Directions for this task: Return the lines below that contain "wall".

(Beginning of Given entries)

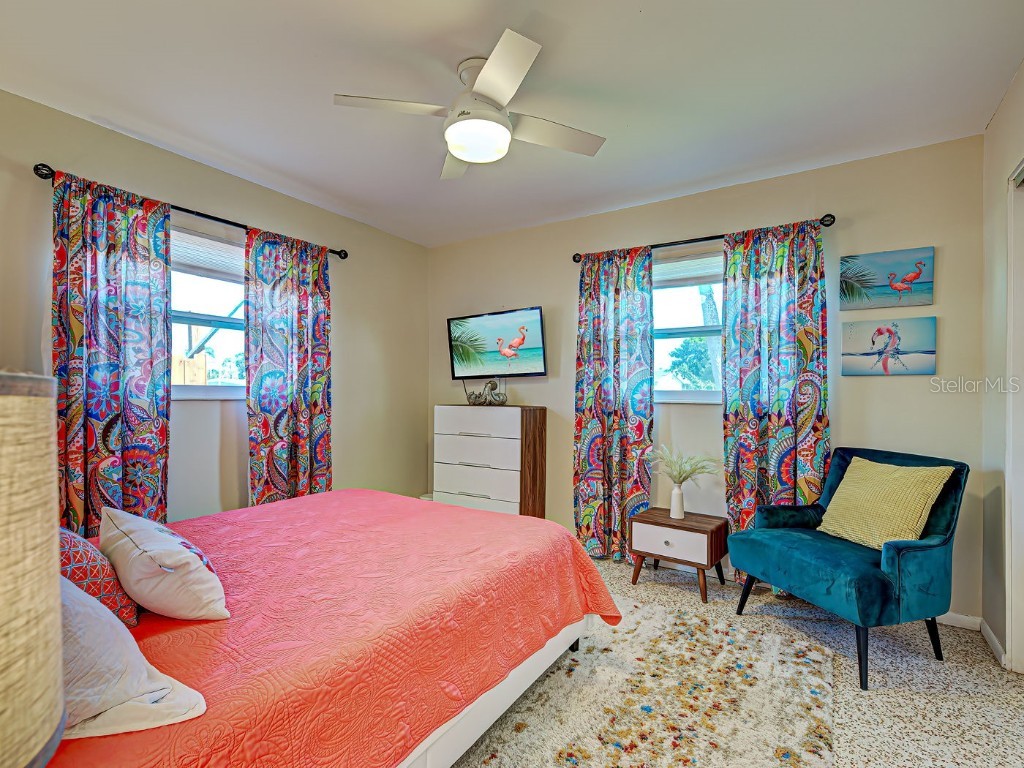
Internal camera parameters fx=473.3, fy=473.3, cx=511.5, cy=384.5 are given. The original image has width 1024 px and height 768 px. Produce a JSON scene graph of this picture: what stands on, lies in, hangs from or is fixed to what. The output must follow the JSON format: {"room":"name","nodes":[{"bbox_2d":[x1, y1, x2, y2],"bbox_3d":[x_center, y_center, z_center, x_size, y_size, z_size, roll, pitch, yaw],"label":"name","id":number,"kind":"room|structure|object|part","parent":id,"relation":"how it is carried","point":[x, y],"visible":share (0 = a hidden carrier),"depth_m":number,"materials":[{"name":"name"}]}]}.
{"room":"bedroom","nodes":[
{"label":"bedroom","id":0,"kind":"room"},
{"bbox_2d":[0,371,64,767],"bbox_3d":[-0.657,0.327,0.398,0.394,0.683,0.385,0,0,33],"label":"table lamp","id":1,"kind":"object","parent":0,"point":[3,620],"visible":1,"depth_m":0.45,"materials":[{"name":"beige fabric"}]},
{"bbox_2d":[0,88,428,528],"bbox_3d":[-1.856,-0.016,2.853,0.157,2.563,3.939,0,0,33],"label":"left wall","id":2,"kind":"structure","parent":0,"point":[384,351],"depth_m":2.94,"materials":[{"name":"beige paint"}]},
{"bbox_2d":[33,163,347,258],"bbox_3d":[-1.715,-0.965,2.839,0.124,0.062,1.650,0,0,33],"label":"curtain rod","id":3,"kind":"object","parent":2,"relation":"attached to","point":[344,257],"visible":0.58,"depth_m":2.62,"materials":[{"name":"black metal"}]},
{"bbox_2d":[51,167,170,538],"bbox_3d":[-1.982,0.101,2.345,0.102,2.195,0.544,0,0,33],"label":"curtain","id":4,"kind":"object","parent":3,"relation":"hanging from","point":[164,220],"visible":0.78,"depth_m":2.34,"materials":[{"name":"fabric"}]},
{"bbox_2d":[243,224,332,503],"bbox_3d":[-1.451,0.111,3.140,0.102,2.184,0.642,0,0,33],"label":"curtain","id":5,"kind":"object","parent":3,"relation":"hanging from","point":[302,414],"visible":0.85,"depth_m":3.10,"materials":[{"name":"fabric"}]},
{"bbox_2d":[171,220,247,399],"bbox_3d":[-1.864,-0.407,2.864,0.151,1.045,1.077,0,0,33],"label":"window","id":6,"kind":"structure","parent":2,"relation":"in","point":[206,388],"depth_m":2.90,"materials":[{"name":"glass"}]},
{"bbox_2d":[171,229,242,280],"bbox_3d":[-1.848,-0.783,2.905,0.058,0.220,0.840,0,0,33],"label":"window blind","id":7,"kind":"object","parent":6,"relation":"attached to","point":[183,257],"visible":0.52,"depth_m":2.88,"materials":[{"name":"white"}]},
{"bbox_2d":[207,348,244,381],"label":"tree","id":8,"kind":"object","parent":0,"point":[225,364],"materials":[{"name":"green plant"}]},
{"bbox_2d":[0,0,1023,249],"bbox_3d":[-0.112,-1.347,1.851,4.155,0.106,4.065,0,0,33],"label":"ceiling","id":9,"kind":"structure","parent":0,"point":[649,3],"depth_m":2.05,"materials":[{"name":"white paint"}]},
{"bbox_2d":[333,28,605,179],"bbox_3d":[-0.124,-1.133,2.030,0.976,0.346,0.973,1,0,-42],"label":"ceiling fan","id":10,"kind":"object","parent":9,"relation":"attached to","point":[456,151],"visible":0.99,"depth_m":1.92,"materials":[{"name":"white"}]},
{"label":"fan blade","id":11,"kind":"part","parent":10,"relation":"part of","materials":[{"name":"white"}]},
{"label":"blade","id":12,"kind":"part","parent":10,"relation":"part of","materials":[{"name":"white"}]},
{"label":"fan blade","id":13,"kind":"part","parent":10,"relation":"part of","materials":[{"name":"white wood"}]},
{"bbox_2d":[428,135,985,618],"bbox_3d":[0.857,-0.022,3.488,3.950,2.540,0.156,0,0,33],"label":"back wall","id":14,"kind":"structure","parent":0,"point":[565,446],"depth_m":2.82,"materials":[{"name":"paint"}]},
{"bbox_2d":[446,306,546,377],"bbox_3d":[-0.127,-0.331,3.937,0.962,0.543,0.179,0,0,33],"label":"television","id":15,"kind":"object","parent":14,"relation":"attached to","point":[537,328],"visible":0.99,"depth_m":3.86,"materials":[{"name":"black"}]},
{"bbox_2d":[652,244,722,402],"bbox_3d":[1.236,-0.381,3.223,1.060,1.065,0.151,0,0,33],"label":"window","id":16,"kind":"structure","parent":14,"relation":"in","point":[679,330],"depth_m":3.27,"materials":[{"name":"white glass"}]},
{"bbox_2d":[653,252,720,288],"bbox_3d":[1.229,-0.790,3.252,0.852,0.188,0.044,0,0,33],"label":"window blind","id":17,"kind":"object","parent":16,"relation":"attached to","point":[675,269],"visible":0.64,"depth_m":3.25,"materials":[{"name":"white"}]},
{"bbox_2d":[570,214,835,261],"bbox_3d":[1.171,-0.943,3.138,1.627,0.065,0.127,0,0,33],"label":"curtain rod","id":18,"kind":"object","parent":14,"relation":"attached to","point":[577,254],"visible":0.66,"depth_m":3.03,"materials":[{"name":"black metal"}]},
{"bbox_2d":[573,245,655,561],"bbox_3d":[0.704,0.134,3.329,0.587,2.187,0.098,0,0,33],"label":"curtain","id":19,"kind":"object","parent":18,"relation":"hanging from","point":[588,396],"visible":0.94,"depth_m":3.32,"materials":[{"name":"multicoloured fabric"}]},
{"bbox_2d":[721,219,830,582],"bbox_3d":[1.577,0.142,2.821,0.588,2.186,0.100,0,0,33],"label":"curtain","id":20,"kind":"object","parent":18,"relation":"hanging from","point":[779,401],"visible":0.81,"depth_m":2.83,"materials":[{"name":"multicoloured fabric"}]},
{"bbox_2d":[840,247,934,309],"bbox_3d":[2.108,-0.594,2.678,0.422,0.307,0.032,0,0,33],"label":"flamingo picture","id":21,"kind":"object","parent":14,"relation":"attached to","point":[912,302],"visible":0.99,"depth_m":2.66},
{"bbox_2d":[842,316,936,375],"bbox_3d":[2.109,-0.211,2.659,0.425,0.318,0.032,0,0,33],"label":"flamingo picture","id":22,"kind":"object","parent":14,"relation":"attached to","point":[929,371],"visible":0.99,"depth_m":2.64},
{"bbox_2d":[936,611,981,630],"bbox_3d":[1.114,1.214,3.213,3.143,0.076,0.014,0,0,33],"label":"baseboard","id":23,"kind":"structure","parent":14,"relation":"attached to","point":[961,616],"depth_m":2.44,"materials":[{"name":"white paint"}]},
{"bbox_2d":[449,556,1023,767],"bbox_3d":[0.043,1.282,1.848,4.127,0.101,4.218,0,0,33],"label":"floor","id":24,"kind":"structure","parent":0,"point":[965,667],"depth_m":1.96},
{"bbox_2d":[42,487,619,767],"bbox_3d":[-0.847,0.780,1.775,1.858,0.890,2.211,0,0,33],"label":"bed","id":25,"kind":"object","parent":24,"relation":"on","point":[323,495],"visible":0.8,"depth_m":1.36,"materials":[{"name":"fabric"}]},
{"bbox_2d":[55,524,139,629],"bbox_3d":[-1.258,0.500,1.297,0.472,0.330,0.272,0,0,33],"label":"patterned pillow","id":26,"kind":"object","parent":25,"relation":"on","point":[83,573],"visible":0.41,"depth_m":1.24,"materials":[{"name":"fabric"}]},
{"bbox_2d":[57,578,207,739],"bbox_3d":[-0.939,0.531,0.968,0.602,0.282,0.333,0,0,33],"label":"white pillow","id":27,"kind":"object","parent":25,"relation":"on","point":[75,599],"visible":0.55,"depth_m":0.90,"materials":[{"name":"white fabric"}]},
{"bbox_2d":[98,506,227,622],"bbox_3d":[-1.041,0.522,1.410,0.540,0.266,0.239,0,0,33],"label":"white pillow","id":28,"kind":"object","parent":25,"relation":"on","point":[140,547],"visible":0.99,"depth_m":1.28,"materials":[{"name":"white fabric"}]},
{"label":"bed frame","id":29,"kind":"part","parent":25,"relation":"part of","materials":[{"name":"white wood"}]},
{"bbox_2d":[433,404,544,516],"bbox_3d":[-0.189,0.704,3.743,0.787,1.065,0.405,0,0,33],"label":"dresser","id":30,"kind":"object","parent":24,"relation":"on","point":[505,442],"visible":0.83,"depth_m":3.56,"materials":[{"name":"wood"}]},
{"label":"drawer","id":31,"kind":"part","parent":30,"relation":"part of","materials":[{"name":"white"}]},
{"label":"drawer","id":32,"kind":"part","parent":30,"relation":"part of","materials":[{"name":"white"}]},
{"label":"drawer","id":33,"kind":"part","parent":30,"relation":"part of","materials":[{"name":"white"}]},
{"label":"drawer","id":34,"kind":"part","parent":30,"relation":"part of","materials":[{"name":"white wood"}]},
{"bbox_2d":[466,378,507,405],"bbox_3d":[-0.208,0.054,3.792,0.428,0.230,0.166,0,0,33],"label":"decorative sculpture","id":35,"kind":"object","parent":30,"relation":"on","point":[475,396],"visible":0.99,"depth_m":3.75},
{"bbox_2d":[456,594,838,767],"bbox_3d":[0.117,1.223,1.694,1.731,0.014,2.367,0,0,33],"label":"rug","id":36,"kind":"object","parent":24,"relation":"on","point":[522,734],"visible":0.83,"depth_m":1.82,"materials":[{"name":"beige carpet"}]},
{"bbox_2d":[627,507,728,604],"bbox_3d":[1.036,1.038,2.944,0.494,0.420,0.392,0,0,33],"label":"nightstand","id":37,"kind":"object","parent":24,"relation":"on","point":[668,523],"visible":0.95,"depth_m":2.82,"materials":[{"name":"brown wood"}]},
{"bbox_3d":[0.926,0.912,2.772,0.415,0.166,0.038,0,0,33],"label":"drawer","id":38,"kind":"part","parent":37,"relation":"part of","materials":[{"name":"white wood"}]},
{"bbox_2d":[669,484,685,518],"bbox_3d":[1.041,0.734,2.985,0.097,0.195,0.096,0,0,33],"label":"vase","id":39,"kind":"object","parent":37,"relation":"on","point":[681,508],"visible":0.98,"depth_m":2.96,"materials":[{"name":"white ceramic"}]},
{"bbox_2d":[646,444,717,484],"bbox_3d":[1.067,0.559,2.998,0.467,0.365,0.373,0,0,33],"label":"dried plant","id":40,"kind":"structure","parent":39,"relation":"in","point":[679,470],"depth_m":2.97,"materials":[{"name":"plant"}]},
{"bbox_2d":[726,447,969,690],"bbox_3d":[1.606,0.790,2.318,0.744,0.908,0.767,0,0,-18],"label":"armchair","id":41,"kind":"object","parent":24,"relation":"on","point":[887,584],"visible":0.9,"depth_m":2.09,"materials":[{"name":"teal fabric"}]},
{"bbox_2d":[816,455,954,549],"bbox_3d":[1.769,0.571,2.302,0.259,0.392,0.499,0,0,-16],"label":"yellow pillow","id":42,"kind":"object","parent":41,"relation":"on","point":[938,470],"visible":0.95,"depth_m":2.21,"materials":[{"name":"fabric"}]},
{"bbox_2d":[980,62,1023,671],"bbox_3d":[1.435,-0.038,0.786,0.156,2.585,3.814,0,0,33],"label":"right wall","id":43,"kind":"structure","parent":0,"point":[991,134],"depth_m":2.20,"materials":[{"name":"paint"}]},
{"bbox_2d":[979,617,1006,667],"bbox_3d":[2.263,1.212,2.224,0.014,0.079,0.471,0,0,33],"label":"baseboard","id":44,"kind":"structure","parent":43,"relation":"attached to","point":[995,642],"depth_m":2.22,"materials":[{"name":"white paint"}]},
{"bbox_2d":[1005,158,1023,673],"bbox_3d":[1.861,0.168,1.425,0.175,2.146,1.639,0,0,33],"label":"door frame","id":45,"kind":"structure","parent":43,"relation":"in","point":[1008,640],"depth_m":2.02,"materials":[{"name":"white paint"}]},
{"label":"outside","id":46,"kind":"structure","parent":0,"visible":0},
{"label":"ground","id":47,"kind":"structure","parent":46,"visible":0},
{"bbox_2d":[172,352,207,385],"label":"wooden fence","id":48,"kind":"object","parent":47,"relation":"on","point":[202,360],"visible":0.16,"depth_m":5.71,"materials":[{"name":"brown wood"}]},
{"bbox_2d":[666,335,719,389],"bbox_3d":[4.056,0.061,9.928,2.250,2.413,1.950,0,0,33],"label":"tree","id":49,"kind":"object","parent":47,"relation":"on","point":[700,340],"visible":0.56,"depth_m":9.71,"materials":[{"name":"green plant"}]}
]}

(End of Given entries)

Task solution:
{"bbox_2d":[0,88,428,528],"bbox_3d":[-1.856,-0.016,2.853,0.157,2.563,3.939,0,0,33],"label":"left wall","id":2,"kind":"structure","parent":0,"point":[384,351],"depth_m":2.94,"materials":[{"name":"beige paint"}]},
{"bbox_2d":[428,135,985,618],"bbox_3d":[0.857,-0.022,3.488,3.950,2.540,0.156,0,0,33],"label":"back wall","id":14,"kind":"structure","parent":0,"point":[565,446],"depth_m":2.82,"materials":[{"name":"paint"}]},
{"bbox_2d":[980,62,1023,671],"bbox_3d":[1.435,-0.038,0.786,0.156,2.585,3.814,0,0,33],"label":"right wall","id":43,"kind":"structure","parent":0,"point":[991,134],"depth_m":2.20,"materials":[{"name":"paint"}]},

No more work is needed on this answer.